Sandra Lavie Gojkovic gave up a comfortable Dubai corporate life 15 years ago to build a free school for children on a remote island in West Bengal.

By most measures, Sandra Lavie Gojkovic had already made it. Swiss-educated, with a well-paying corporate career in Dubai, she had the apartment, the car and the frequent-flyer miles that come with financial success.

None of it settled a question that kept surfacing between meetings and airport lounges: ‘Why had I been given so much while so many others had so little?’ Fifteen years ago she acted on it, resigning from her job and boarding a one-way flight to India with two shirts, two pairs of trousers and no fixed itinerary.

The trip that followed was solitary and largely improvised — long train journeys across an unfamiliar country, with none of the comforts she had left behind. ‘India was a culture shock, but it also gave me exactly what I had been searching for: simplicity, purpose and perspective,’ she has said.

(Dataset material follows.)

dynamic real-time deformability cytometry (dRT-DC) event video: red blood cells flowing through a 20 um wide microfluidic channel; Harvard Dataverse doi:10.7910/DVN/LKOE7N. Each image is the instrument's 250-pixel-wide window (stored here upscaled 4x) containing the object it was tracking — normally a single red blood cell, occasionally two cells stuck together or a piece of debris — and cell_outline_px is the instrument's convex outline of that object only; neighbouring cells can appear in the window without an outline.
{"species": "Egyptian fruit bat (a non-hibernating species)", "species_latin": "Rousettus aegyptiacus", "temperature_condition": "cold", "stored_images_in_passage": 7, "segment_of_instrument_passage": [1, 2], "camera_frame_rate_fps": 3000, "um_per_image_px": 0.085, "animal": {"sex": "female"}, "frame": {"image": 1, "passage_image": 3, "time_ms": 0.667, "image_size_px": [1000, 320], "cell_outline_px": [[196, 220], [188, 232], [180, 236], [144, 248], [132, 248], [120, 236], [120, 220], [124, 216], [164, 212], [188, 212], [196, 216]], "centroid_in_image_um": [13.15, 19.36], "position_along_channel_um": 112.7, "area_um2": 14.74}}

She hadn’t originally planned to start her own organisation. The plan was to fund existing ones. It was only after watching some of that work fall apart to mismanagement that she decided to build something herself — smaller, transparent, and built around what people on the ground actually asked for rather than what looked good from the outside.

The search for the right place led her across a two-and-a-half-hour train ride and an hour-long boat crossing to Sagar Island, a remote stretch of West Bengal home to the ashram of Kapila Muni. Before building anything, she sat with residents of three villages there to understand what was actually needed.

Winning the trust of families wasn’t instant. She went from door to door, asking parents directly to send their children to a school she was starting from nothing. Today that school educates 150 children free of charge across five classes, another 120 children receive tuition support and daily meals through the programme, and 20 women have completed sewing training aimed at financial independence.

Fifteen years on, she says she measures success differently now — not in promotions or pay cheques, but in classrooms and the women learning new skills around her. ‘True purpose comes from serving others, creating opportunities, and standing beside those who have been denied them,’ she has said.